会場風景より《​Holiday at War(戦争と休日)》(2018) 撮影=加藤健

 展示会場のボックスはそれらの部屋と同じサイズになっています。これは、20世紀にもっとも押し進められた考えである合理主義、効率主義を象徴した1ユニットの広さの単位を表しています。また黒い箱からは、土星から流れる周波数を音に変換したサウンドがながれていますが、西洋占星術では土星は、試練、責任、努力、規則といった意味があり、内省の重低音として、世界が混沌に陥るのを阻止する防波堤を象徴しています。

 収容所でシュペーアは、朝から夕方まで労働するわけですが、夏と冬など数ヶ月に一度、2週間の休暇を取っていたそうです。また、彼はこの休暇や自由時間の庭の散歩の際に、看守に世界中の国の本を取り寄せてもらい、想像上で旅をしていたんです。歩行距離は2万4000キロに及んだといいます。このエピソードには仕事と人間の自由の、白黒つけられない関係があると感じました。問いとしてあるのは、想像上で旅をしていたシュペーアは、自然や建築だけでなく、それぞれの国に住んでいる他者を想像していたのか。建築至上主義ではなく、そこに人間は介在していたのだろうか、という点です。テキストは、それぞれの時代の要請に応え、様々な人達を歓待してきたこの建物のように、私たちは他者を受け入れることができるのだろうか、という問いで終わります。

会場風景 撮影=加藤健

——想像上で旅をしていたシュペーアと、会場で未知の場所を経験する観客の身体も重なり合うわけですね。

 彼が庭を歩いていた経験と、円形に文章を読む観客の身体が重なり合い、そのままパフォーマンスになっていく。物語では、語り手のひとりが地下に降り、ふたたび地上に出たときに、展示室のボックスの内部にいることを思わせるような場面もあります。文章やイメージを使って、まるで映画のような経験をさせるこうした展示の方法を、私は「空間シネマ」と呼んでいます。建設以来72年ぶりに本来建てられた目的の姿へと変化し始めた建物の状態を、夜明け前、覚醒の前とイメージして、照明は青くしました。
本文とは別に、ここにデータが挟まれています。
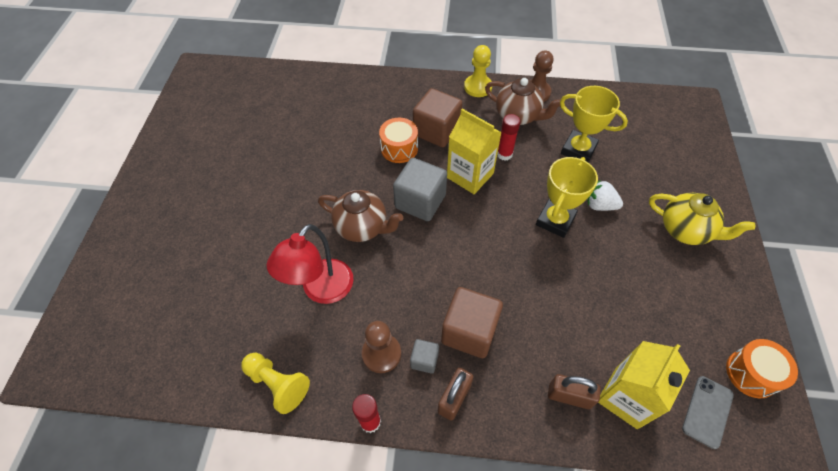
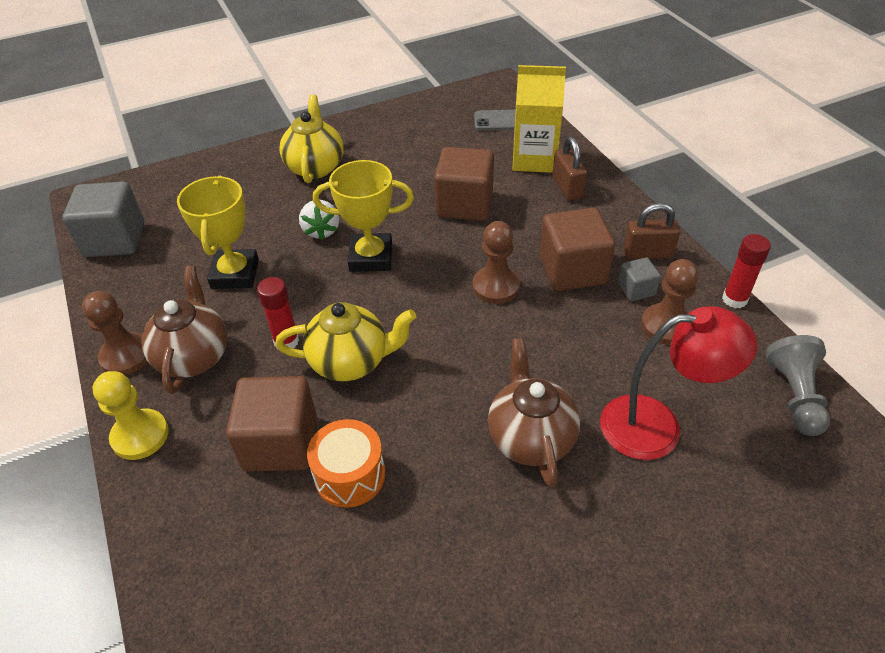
camera: 120 degrees left, 10 degrees down
yellow pawn [241,353,310,414] -> grey pawn [765,335,830,436]
grey cube [393,158,447,221] -> grey cube moved to [63,182,144,257]
yellow carton [447,109,502,194] -> yellow teapot [275,302,416,381]
orange drum [726,339,798,398] -> none
none -> brown cube [434,147,494,221]
none -> brown pawn [473,221,520,304]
旋回する光は灯台のイメージで、建物と、歩き考えながら未来に向かっていく私たちの状態を重ねます。

他者の人生をトレースすることの意味

——今回の個展では《Holiday at War(戦争と休日)》と「Secret Performance Series」を展示されていますが、どのような意図が背景にありますか?

 アプローチは異なりますが、この2作品を通して、自然との関係と、他者との関係を考える展覧会になっています。

 《Holiday at War》の題材を扱うとき、日本人の私が扱っていいのか、東ドイツ出身で歴史学者でもあるベタニエンのディレクターに意見を伺いました。「このドイツ人の歴史はドイツだけのものではなく人類に開かれるべき歴史であり、これからの時代は多角的な見方が必要だ。美術はそのためにある」といって背中を押してくれました。発表後は、「これはなかなかドイツ人には持てない視点。ありがとう」と言ってくれ、ドイツの自国の歴史に対する真摯な態度、そして美術に対する厳粛な姿勢に、胸を打たれました。合理主義の結果がもたらした悲劇を考えるとき、環境問題や災害が増えるなか、いまの時代にも何が合理で何が非合理なのかをもう一度考えるときに来ているのだと感じています。

 展示では、ギャラリーの壁を世界の様々な壁、例えば祈りの壁や分断の壁、収容される壁に見立てて、その壁と関係を持つなかで人々はどのように国や自分の存在と折り合いをつけたのか、ということを考えました。映像だと支えられないものを、言葉の力や身体を通じた経験で感じてもらいたいなと。語り得ないものを表現する美術作品を通して、対話が始まるきっかけができる。そこに美術の可能性を感じています。

 そういう環境の中で、どれだけ違う国の人と自分の存在を近づけられるのかを考えたい。この展示はまた、加害者側の立場について考える作品にもなっています。韓国や中国、台湾、東南アジアの友人たちと話していると、日本人として加害者の歴史を持つ自分を意識せざるを得ません。ただ、自分が受けてきた教育は、その立場を理解する上で十分なものではありませんでした。シュペーアは「ホロコーストの存在は知らなかった」と主張するのですが、本当のところは、いまでも謎に包まれたままです。知っていたという人もいます。知らない、ということはすでに加害に加わっている、ということなのかもしれません。物を作るために多大な権力を与えられたら、倫理に目をつぶるのか。そこに物を作る人間として、自分への自戒も重ねます。

宇多村英恵

——他者と自分を近づけてみる行為のあとには、どのような象徴的な意味が生まれるのでしょうか?

 これは展示の内容とも関係しますが、ローレン・アイズリーという人類学者、博物学者、考古学者の『星投げびと―コスタベルの浜辺から』という本があります。その中で、浜辺に打ち上げられたたくさんのヒトデの残骸のなかからまだ息をしている瀕死のヒトデを探して海に帰し続ける男の話が出てくるんです。この情景は私にはとても印象的で、その行為にどんな意味があるのかと問うこともできる。でも、私の砂漠におけるパフォーマンスも「徒労じゃないか」と問われたことがあったんですけど、「何かをすくいだしたい」という想いでつくった作品です。

 アクションを通してしかわからないことがある。簡単には答えが出ないことに対しても、アクションをしてみることで何かが前に進むかもしれない。美術は問いだと思っているので、今回の展覧会を通して、そのきっかけの部分だけでも見せることができたら。私はおそらく、そういう空間を目指してやっているのだと思います。